Jules Bianchi wollte trotzdem immer Formel-1-Pilot werden, die Motorsport-Tradition der Bianchis fortsetzen. Vater Philippe, Sohn von Mauro Bianchi, hatte es nicht gekonnt. „Es war zu schwer für mich, die Familie wollte kein weiteres Unheil mehr ertragen müssen“, sagte er einmal.

„Gekennzeichnet, aber nicht demotiviert durch die schmerzvollen Erfahrung in seiner Familie, ist der Junge ein echter Wettkämpfer, sich der Gefahr bewusst, aber auch dem Fortschritt in der Formel 1 auf dem Sektor der Sicherheit“, schrieb die französische Zeitung „Le Monde“ über Jules Bianchi. Er startete wie fast alle im Kart. Mit dreieinhalb Jahren fuhr er erstmals auf der Bahn, die seinem Vater gehört.

Als französischer Kart-Meister stieg Jules Bianchi 2007 in die Formel Renault 2.0 ein – und gewann die Serie in seinem Debüt-Jahr. Seit 2010 gehörte er der „Ferrari Driver Academy“ an. Er wurde mit dem Team ART zweimal Dritter in der Nachwuchsserie GP2. 2012 folgte der Schritt in die Formel 1.

Überzeugend trotz unterlegener Autos

Bianchi wurde zum Ersatzfahrer des Force-India-Rennstalls berufen. En passant ging er in der Formel Renault 3.5 an den Start. Drei Siege und insgesamt acht Podiumsplätze bescherten Bianchi letztlich den zweiten Gesamtrang – und ein Engagement als Stammfahrer beim russischen Team Marussia, das die Antriebe seiner Autos von Ferrari bekommt.

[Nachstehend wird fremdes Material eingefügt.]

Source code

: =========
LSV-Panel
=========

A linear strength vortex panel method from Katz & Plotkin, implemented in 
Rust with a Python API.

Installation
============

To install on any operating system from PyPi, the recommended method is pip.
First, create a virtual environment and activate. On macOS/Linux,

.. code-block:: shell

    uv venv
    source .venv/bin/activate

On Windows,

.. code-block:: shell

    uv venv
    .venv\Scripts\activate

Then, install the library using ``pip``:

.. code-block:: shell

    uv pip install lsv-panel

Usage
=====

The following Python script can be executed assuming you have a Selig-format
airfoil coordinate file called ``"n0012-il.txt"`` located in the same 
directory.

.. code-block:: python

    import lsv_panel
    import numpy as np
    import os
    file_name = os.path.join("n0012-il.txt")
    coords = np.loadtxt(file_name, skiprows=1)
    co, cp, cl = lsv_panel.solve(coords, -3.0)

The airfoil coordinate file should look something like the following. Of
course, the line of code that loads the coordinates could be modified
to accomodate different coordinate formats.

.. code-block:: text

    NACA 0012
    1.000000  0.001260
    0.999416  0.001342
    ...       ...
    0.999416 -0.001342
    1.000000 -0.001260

In seinem ersten Formel-1-Jahr kam er im unterlegenen Wagen einmal sogar auf Rang 13. Seinem Team bescherte das im Duell mit Caterham den zehnten Platz in der abschließenden Konstrukteurswertung. In diesem Jahr gelang Bianchi in Monaco eine kleine Sensation. Trotz zweier Strafen wurde der im benachbarten Nizza geborene Pilot beim Klassiker Neunter.

Mehr als einmal wurde er auch schon als Kandidat für ein Stammcockpit bei Ferrari gehandelt. Ausgerechnet vor dem Rennen mit dem so schrecklichen Unfall wurde er in Suzuka gefragt, ob er dazu bereit sei. „Natürlich“, sagte er selbstbewusst, aber keineswegs überheblich vor dem Großen Preis von Japan. „Es wäre doch ein logischer Schritt für mich“, betonte er vor dem 34. Grand Prix seiner Karriere.

Das alles ist momentan jedoch völlig unwichtig.